The SEC, which is having trouble discovering material misstatements in securities documents, is now acting on a “science” which has been manipulated by some academicians and politicians.
The “Gold” standard internationally on global warming, now referred to as global climate change, as we are experiencing an unusually deep, cold, and wet winter, is the periodic IPCC Assessment Report. The fourth edition was issued in 2007.
It asserts for example that the Himalayan glaciers will melt in 30 years and that “up to 40% of the Amazon rain forests could react drastically to even a slight reduction in precipitation” The rain forests would most likely be replaced by ecosystems such as tropical savannas. These were alarming, headline grabbing "scientific" statements.
The IPCC claim is that the report was based on sound science and peer review.
We now know through the leaked East Anglia emails that some of the science is questionable.
We also learn that the estimate for the decline of the Himalayan glaciers is off by at least 300 years, and is not based at all on scientific studies.
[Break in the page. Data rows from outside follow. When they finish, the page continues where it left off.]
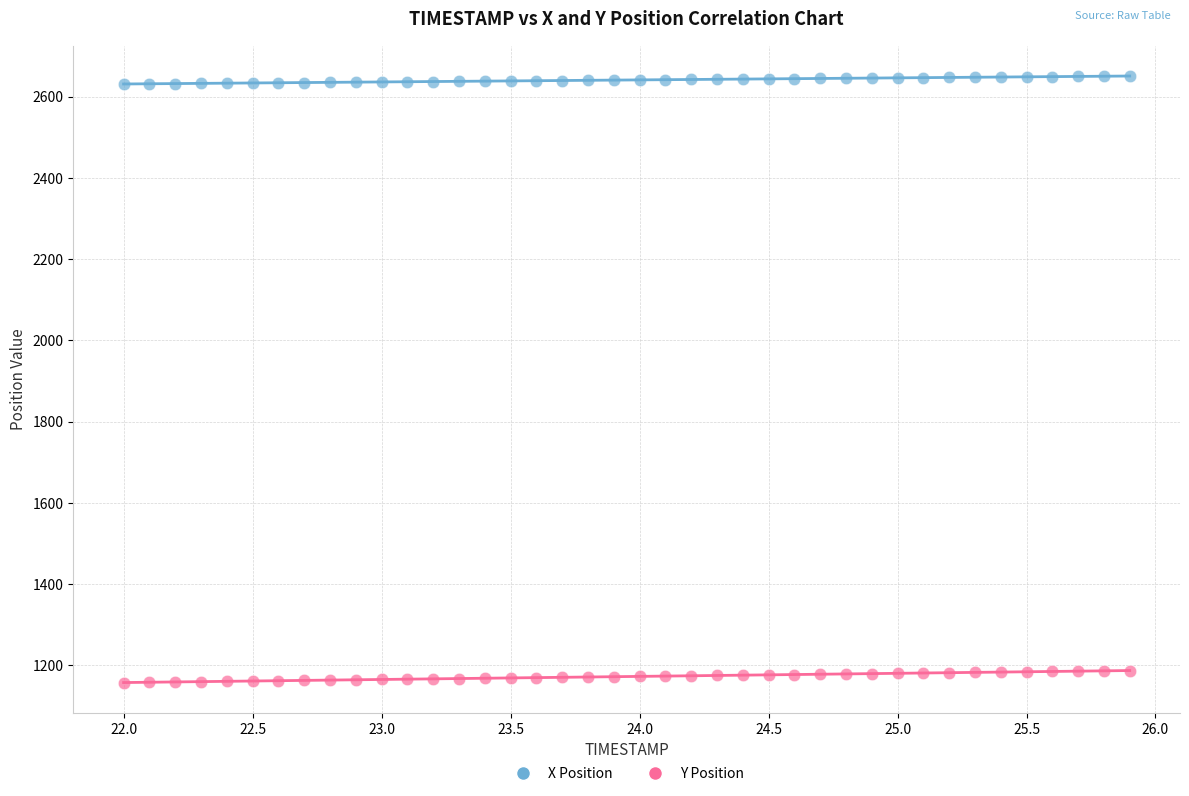

What are all the series names shown in the legend?

X Position, Y Position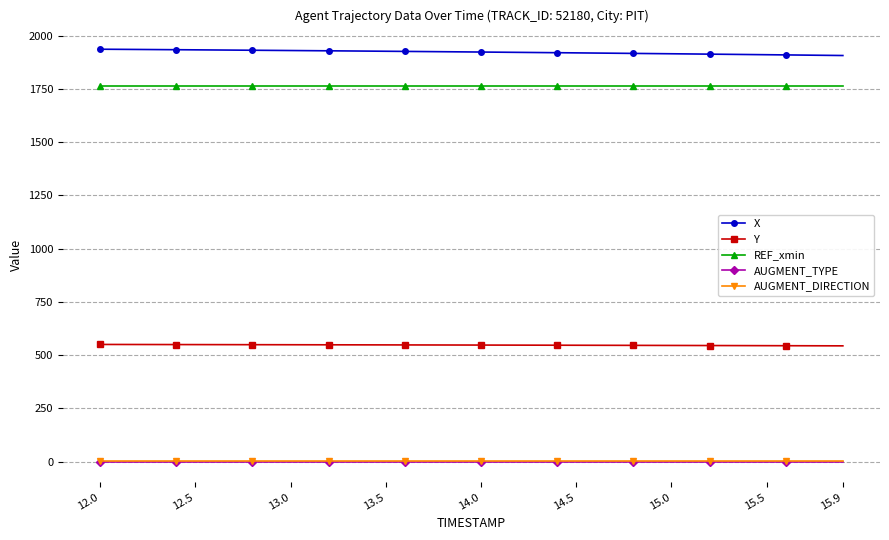

What is the maximum value shown in the chart?

1936.8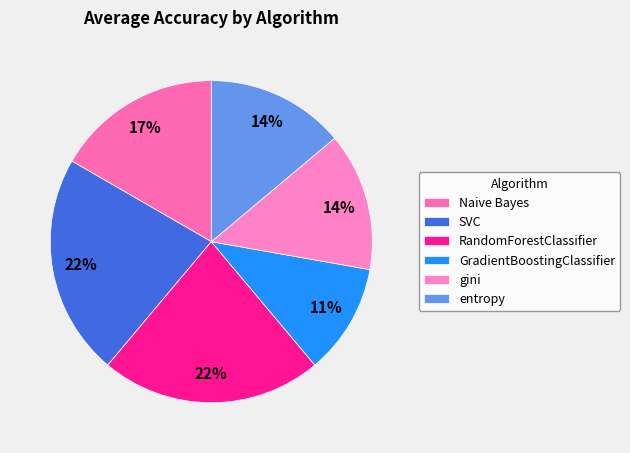

What percentage is the gini slice, to the nearest percent?

14%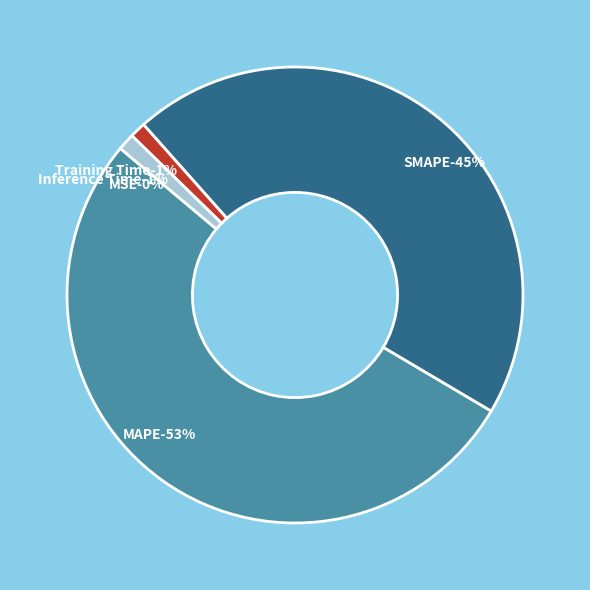

The Training Time slice represents 14% of the pie. True or false?

False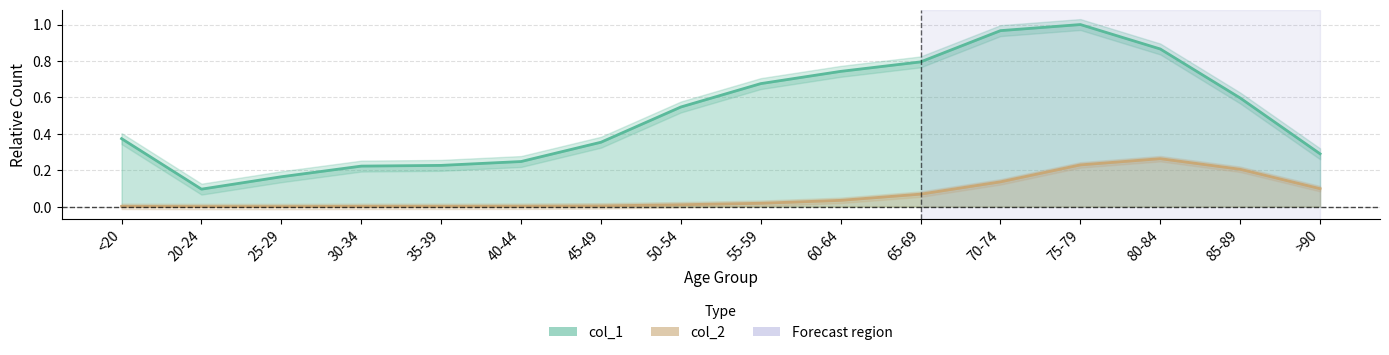

What is the spread (max minus min) of values at 40-44?

0.2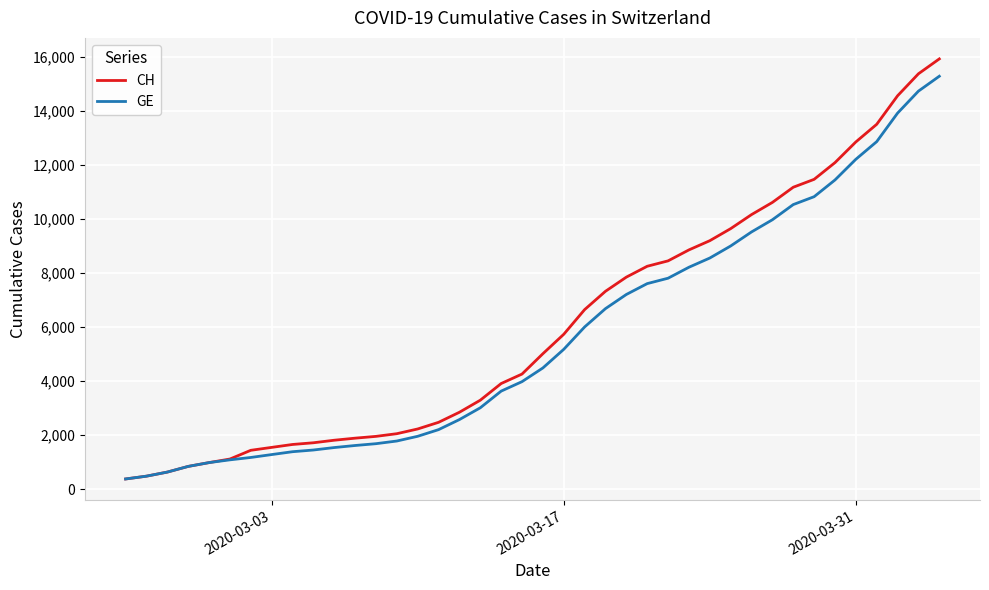

Which series has the widest spread of values?

CH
The report cited a 2005 study by the World Wildlife Fund, which cited a 1999 article in the New Scientist magazine, which in turn quoted an Indian glacier expert in saying the glaciers could disappear in 40 years. He denies ever making that statement. So much for peer review of the science.
The rain forest claim is just as tenuous. It was also based on a WWF report. The 40% figure came from a letter published in Nature Magazine. The letter discussed harmful logging activities. Once again the gold standard was based upon some dramatically short of any peer review.
And now we learn that Dr. Rajendra Pachauri, Chair of the IPCC, knew of the Himalayan inaccuracies before Copenhagen, but said nothing. He had previously rejected as “voodoo science” a report by the Indian Government which questioned the validity of the IPCC statements about the glaciers.
The SEC is ironically basing its regulation on false and misleading material omission and misstatements.